Hello strangers!! It has been a while! I am so happy to be blogging again. This blog is about not letting those unmet goals crush you. The last couple of months I feel like I have been off. I have not had any motivation or inspiration to blog. I felt like I had nothing to offer anyone. Basically, I just sat around and moped and did nothing about it. I felt so lost, I almost gave up.
My last blog was way back in October and that was about goal setting. I set out to run the Virtual Pumpkin Run, which I did and thoroughly enjoyed. They sent me a cute medal in the mail, as well as an awesome shirt! Another goal I had was to blog more. I set out to blog three times in the month of October. Obviously, that did not happen. Nor did it happen in November, or December, or January. Do you see? I was in a slump.
I think a big part of it was the holidays. Not that they got in the way, but they had me in a slump. This was the first Thanksgiving and Christmas without my mom. I felt like I was just going through the motions of the holidays and not really enjoying them. Everything was just different this year. My family and I definitely felt a void. Even my birthday was hard. My husband set up this amazing weekend for us at the beach. He even had my friends surprise me at dinner. But, that one phone call that I expect to get with the voice I took for granted to hear, from the woman who birthed me herself, never came. And with that void, came…nothing. I did not want to do anything extra. When I thought about blogging, I had nothing.
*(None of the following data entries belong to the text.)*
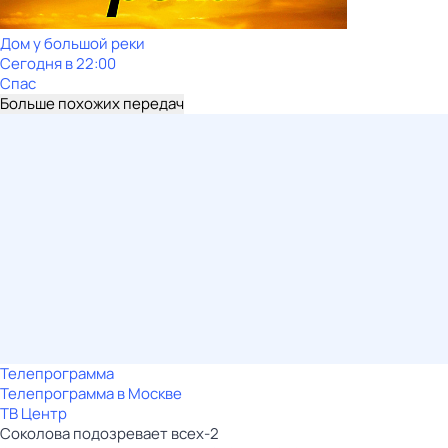
Дом у большой реки
Сегодня в 22:00
Спас
Больше похожих передач
Телепрограмма
Телепрограмма в Москве
ТВ Центр
Соколова подозревает всех-2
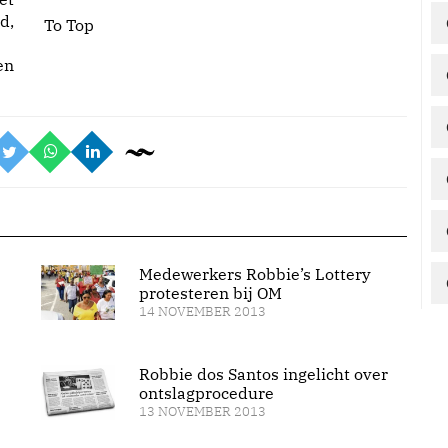
d,
To Top
en
Medewerkers Robbie’s Lottery
protesteren bij OM
14 NOVEMBER 2013
Robbie dos Santos ingelicht over
ontslagprocedure
13 NOVEMBER 2013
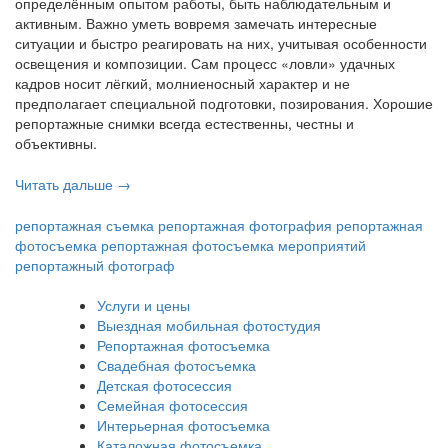
определённым опытом работы, быть наблюдательным и
активным. Важно уметь вовремя замечать интересные
ситуации и быстро реагировать на них, учитывая особенности
освещения и композиции. Сам процесс «ловли» удачных
кадров носит лёгкий, молниеносный характер и не
предполагает специальной подготовки, позирования. Хорошие
репортажные снимки всегда естественны, честны и
объективны.
Читать дальше
«Репортажная
→
фотосъемка
вашего
репортажная съемка
репортажная фотография
репортажная
события»
фотосъемка
репортажная фотосъемка мероприятий
репортажный фотограф
Услуги и цены
Выездная мобильная фотостудия
Репортажная фотосъемка
Свадебная фотосъемка
Детская фотосессия
Семейная фотосессия
Интерьерная фотосъемка
Каталожная фотосъемка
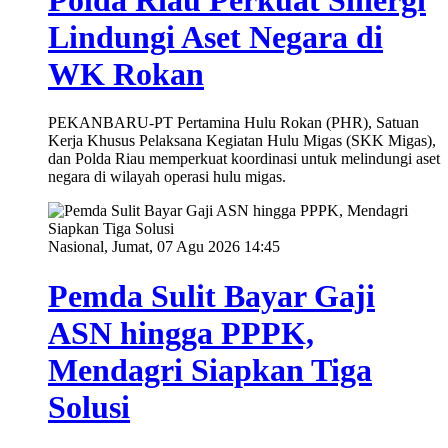
Lindungi Aset Negara di
WK Rokan
PEKANBARU-PT Pertamina Hulu Rokan (PHR), Satuan
Kerja Khusus Pelaksana Kegiatan Hulu Migas (SKK Migas),
dan Polda Riau memperkuat koordinasi untuk melindungi aset
negara di wilayah operasi hulu migas.
Nasional, Jumat, 07 Agu 2026 14:45
Pemda Sulit Bayar Gaji
ASN hingga PPPK,
Mendagri Siapkan Tiga
Solusi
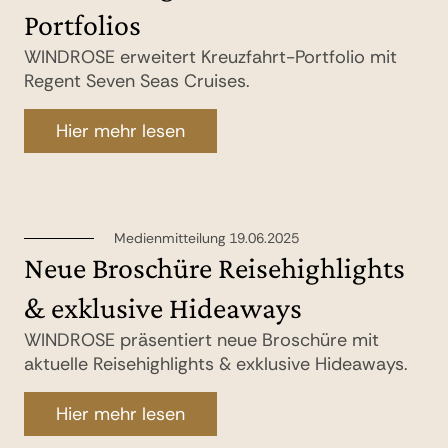
Portfolios
WINDROSE erweitert Kreuzfahrt-Portfolio mit
Regent Seven Seas Cruises.
Hier mehr lesen
Medienmitteilung 19.06.2025
Neue Broschüre Reisehighlights
& exklusive Hideaways
WINDROSE präsentiert neue Broschüre mit
aktuelle Reisehighlights & exklusive Hideaways.
Hier mehr lesen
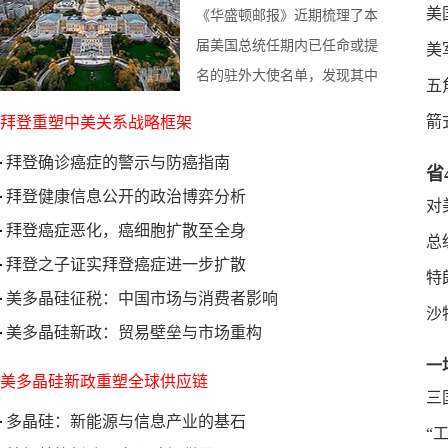
美
《华盛顿邮报》近期梳理了本
届美国总统任期内已任命或提
美
名的驻外大使名单，发现其中
五
绝大多数要么是助选的“金
箭
拜登重塑中美关系战略框架
主”，要么是政治方面的&l
[详
拜登确诊癌症的警示与防癌指南
细]
省
拜登健康信息公开的政治博弈分析
了
对
拜登癌症恶化，癌细胞扩散至全身
总
拜登之子证实拜登癌症进一步扩散
特
美多晶硅征税：中国市场与消费者影响
沙
美多晶硅新政：贸易壁垒与市场重构
一
美多晶硅新政重塑全球供应链
三
多晶硅：新能源与信息产业的基石
“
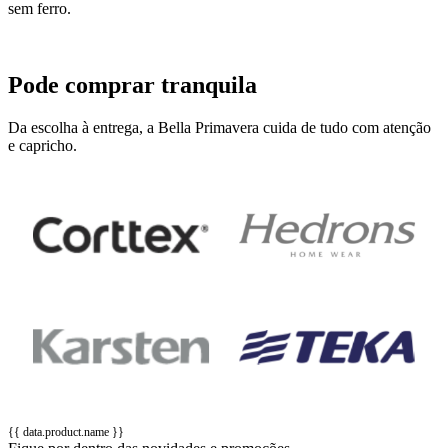
sem ferro.
Pode comprar tranquila
Da escolha à entrega, a Bella Primavera cuida de tudo com atenção
e capricho.
{{ data.product.name }}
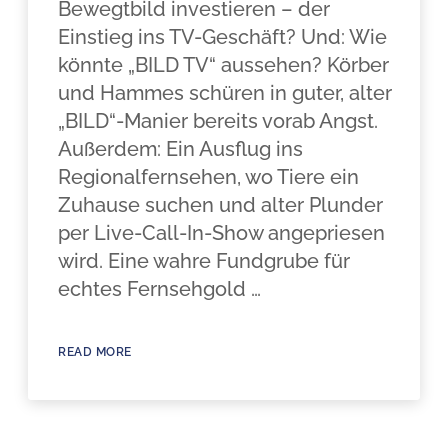
Bewegtbild investieren – der
Einstieg ins TV-Geschäft? Und: Wie
könnte „BILD TV“ aussehen? Körber
und Hammes schüren in guter, alter
„BILD“-Manier bereits vorab Angst.
Außerdem: Ein Ausflug ins
Regionalfernsehen, wo Tiere ein
Zuhause suchen und alter Plunder
per Live-Call-In-Show angepriesen
wird. Eine wahre Fundgrube für
echtes Fernsehgold …
READ MORE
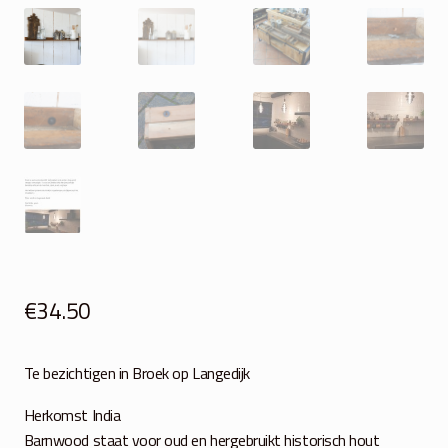
€
34.50
Te bezichtigen in Broek op Langedijk
Herkomst India
Barnwood staat voor oud en hergebruikt historisch hout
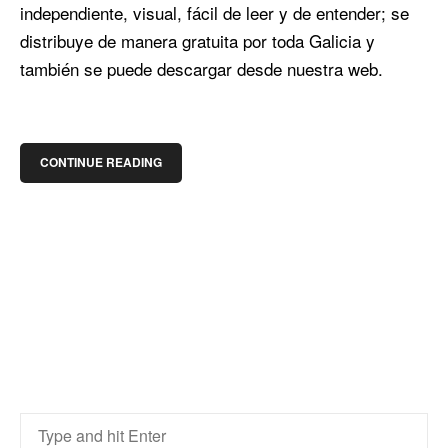
independiente, visual, fácil de leer y de entender; se
distribuye de manera gratuita por toda Galicia y
también se puede descargar desde nuestra web.
CONTINUE READING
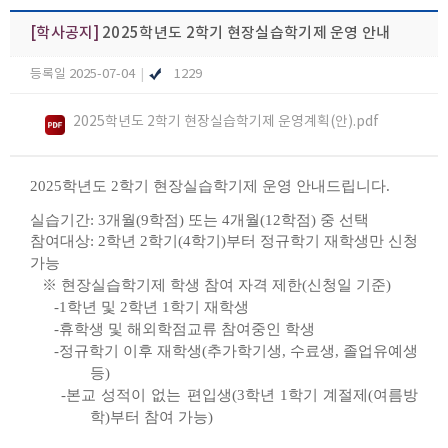
[학사공지]
2025학년도 2학기 현장실습학기제 운영 안내
등록일 2025-07-04
|
1229
2025학년도 2학기 현장실습학기제 운영계획(안).pdf
2025학년도 2학기 현장실습학기제 운영 안내드립니다.
실습기간: 3개월(9학점) 또는 4개월(12학점) 중 선택
참여대상: 2학년 2학기(4학기)부터 정규학기 재학생만 신청
가능
※ 현장실습학기제 학생 참여 자격 제한(신청일 기준)
-1학년 및 2학년 1학기 재학생
-휴학생 및 해외학점교류 참여중인 학생
-정규학기 이후 재학생(추가학기생, 수료생, 졸업유예생
등)
-본교 성적이 없는 편입생(3학년 1학기 계절제(여름방
학)부터 참여 가능)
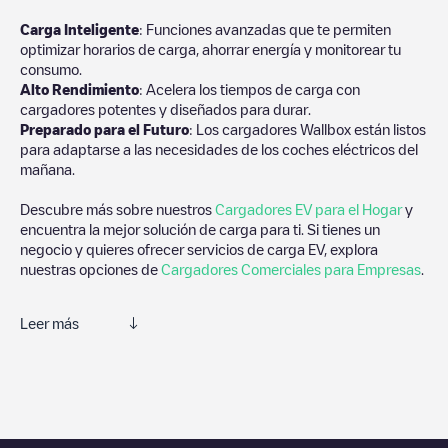
Carga Inteligente
: Funciones avanzadas que te permiten
optimizar horarios de carga, ahorrar energía y monitorear tu
consumo.
Alto Rendimiento
: Acelera los tiempos de carga con
cargadores potentes y diseñados para durar.
Preparado para el Futuro
: Los cargadores Wallbox están listos
para adaptarse a las necesidades de los coches eléctricos del
mañana.
Descubre más sobre nuestros
Cargadores EV para el Hogar
y
encuentra la mejor solución de carga para ti. Si tienes un
negocio y quieres ofrecer servicios de carga EV, explora
nuestras opciones de
Cargadores Comerciales para Empresas
.
Leer más
Te recomendamos que consultes las fotos y los comentarios
proporcionados por nuestra comunidad, ya que ofrecen
información útil sobre el estado del cargador. Una vez hayas
finalizado la sesión de carga, prueba a añadir tus propios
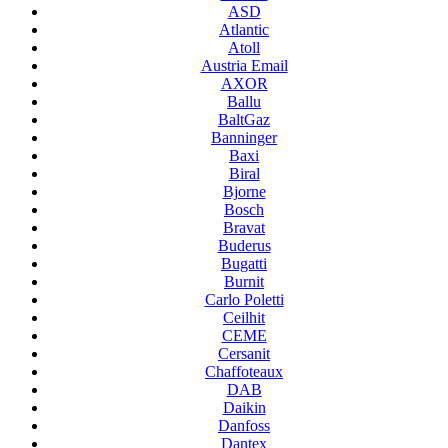
ASD
Atlantic
Atoll
Austria Email
AXOR
Ballu
BaltGaz
Banninger
Baxi
Biral
Bjorne
Bosch
Bravat
Buderus
Bugatti
Burnit
Carlo Poletti
Ceilhit
CEME
Cersanit
Chaffoteaux
DAB
Daikin
Danfoss
Dantex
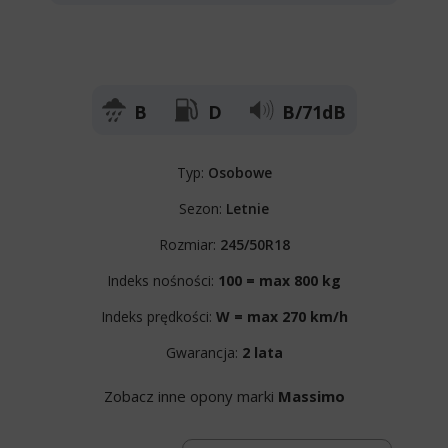
B
D
B/71dB
Typ:
Osobowe
Sezon:
Letnie
Rozmiar:
245/50R18
Indeks nośności:
100 = max 800 kg
Indeks prędkości:
W = max 270 km/h
Gwarancja:
2 lata
Zobacz inne opony marki
Massimo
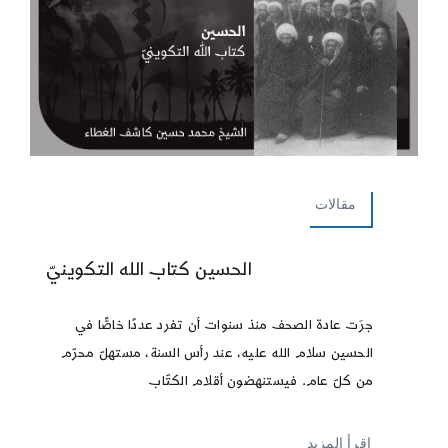
مقالات
الحسين كتاب الله التكوينيّ
جرَت عادة الصحف منذ سنوات أن تفرد عددًا خاصًّا في
الحسين سلام الله عليه، عند رأس السنة، مستهلّ محرّم
من كلّ عام. فيستنهضون أقلام الكتّاب
إقرأ المزيد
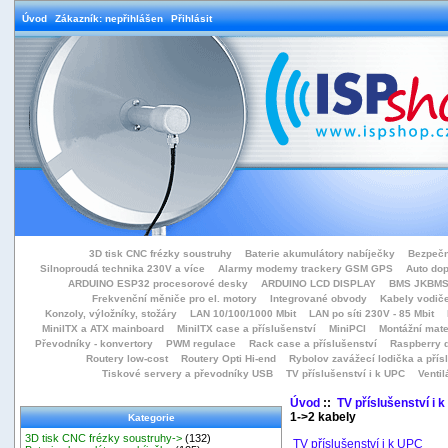
Úvod
Zákazník: nepřihlášen
Přihlásit
3D tisk CNC frézky soustruhy
Baterie akumulátory nabíječky
Bezpečn
Silnoproudá technika 230V a více
Alarmy modemy trackery GSM GPS
Auto do
ARDUINO ESP32 procesorové desky
ARDUINO LCD DISPLAY
BMS JKBMS
Frekvenční měniče pro el. motory
Integrované obvody
Kabely vodiče
Konzoly, výložníky, stožáry
LAN 10/100/1000 Mbit
LAN po síti 230V - 85 Mbit
MiniITX a ATX mainboard
MiniITX case a příslušenství
MiniPCI
Montážní mate
Převodníky - konvertory
PWM regulace
Rack case a příslušenství
Raspberry d
Routery low-cost
Routery Opti Hi-end
Rybolov zavážecí lodička a přísl
Tiskové servery a převodníky USB
TV příslušenství i k UPC
Ventil
Úvod
::
TV příslušenství i 
1->2 kabely
Kategorie
3D tisk CNC frézky soustruhy->
(132)
TV příslušenství i k UPC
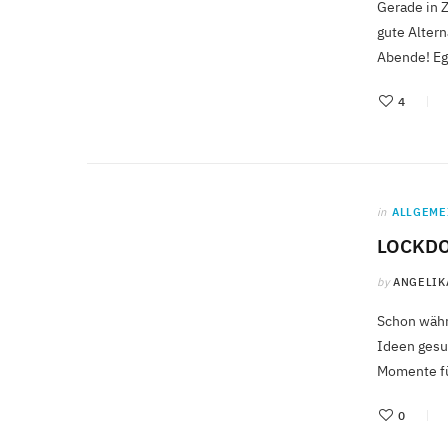
Gerade in Z
gute Altern
Abende! Eg
4
in
ALLGEME
LOCKDO
by
ANGELIK
Schon währ
Ideen gesu
Momente fü
0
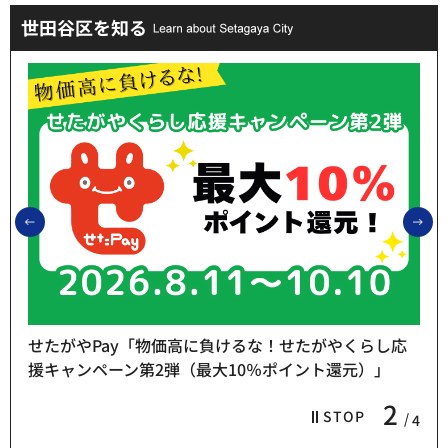
世田谷区を知る
前のスライドを表示
次
せたがやPay「物価高に負けるな！せたがやくらし応
援キャンペーン第2弾（最大10％ポイント還元）」
2
STOP
4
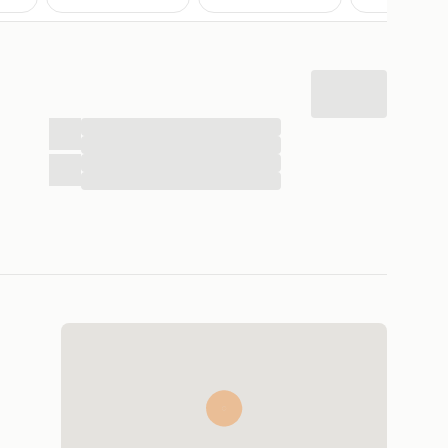
...
...
...
...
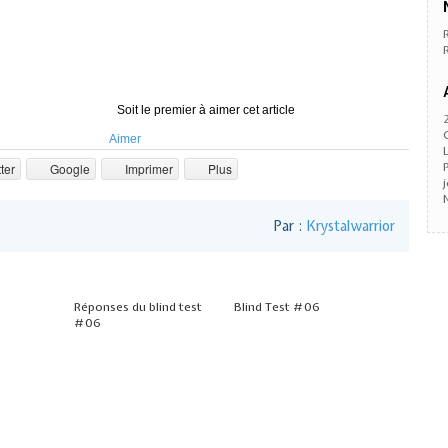
Soit le premier à aimer cet article
Aimer
ter
Google
Imprimer
Plus
Par :
Krystalwarrior
Réponses du blind test
Blind Test #06
#06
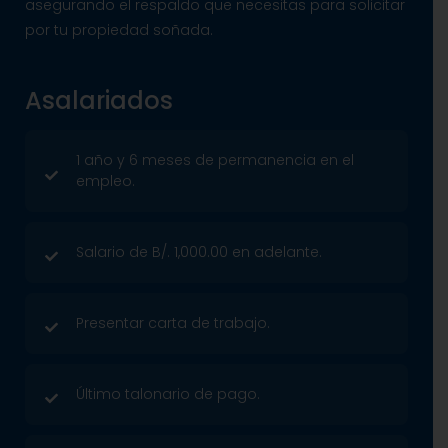
asegurando el respaldo que necesitas para solicitar
por tu propiedad soñada.
Asalariados
1 año y 6 meses de permanencia en el
empleo.
Salario de B/. 1,000.00 en adelante.
Presentar carta de trabajo.
Último talonario de pago.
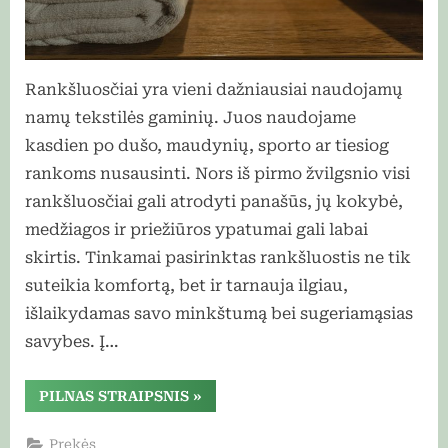
Rankšluosčiai yra vieni dažniausiai naudojamų
namų tekstilės gaminių. Juos naudojame
kasdien po dušo, maudynių, sporto ar tiesiog
rankoms nusausinti. Nors iš pirmo žvilgsnio visi
rankšluosčiai gali atrodyti panašūs, jų kokybė,
medžiagos ir priežiūros ypatumai gali labai
skirtis. Tinkamai pasirinktas rankšluostis ne tik
suteikia komfortą, bet ir tarnauja ilgiau,
išlaikydamas savo minkštumą bei sugeriamąsias
savybes. Į…
“Kaip
PILNAS STRAIPSNIS
»
išsirinkti
rankšluosčius
ir
Prekės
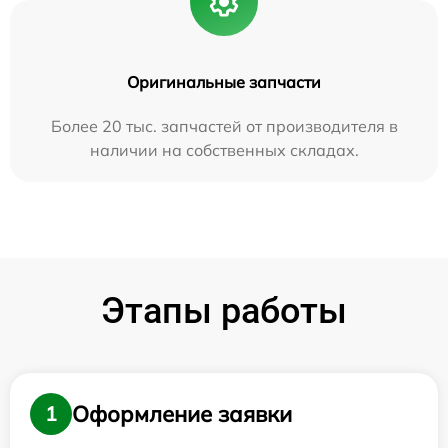
Оригинальные запчасти
Более 20 тыс. запчастей от производителя в
наличии на собственных складах.
Этапы работы
Оформление заявки
1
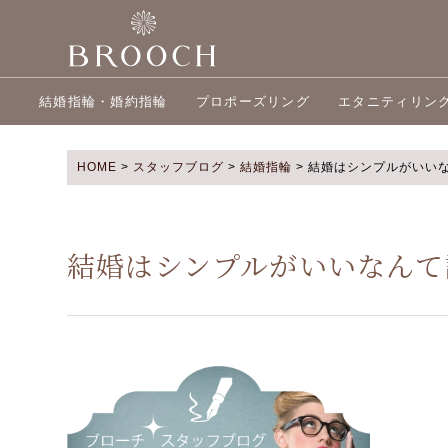
結婚指輪・婚約指輪
プロポーズリング
エタニティリン
HOME
>
スタッフブログ
>
結婚指輪
>
結婚はシンプルがいい
結婚はシンプルがいいなんて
For a while, I felt like a big failure. One more thing I started but did not finish. But after a while, I came to the conclusion that it is ok. Life is hard and sometimes it will throw stuff at us that will slow us down. I also came to the conclusion that I WILL NOT LET IT STOP ME! Blogging is part of my therapy. Getting my feelings typed down helps me to feel, and get things off my chest. Sometimes goals are not me. That is fine. Set them again, and try harder.
So I am back. Hopefully, I can stick with it more and help inspire people as well as get inspired by my readers.
Thank you all for sticking with me, and being patient. I appreciate all of you.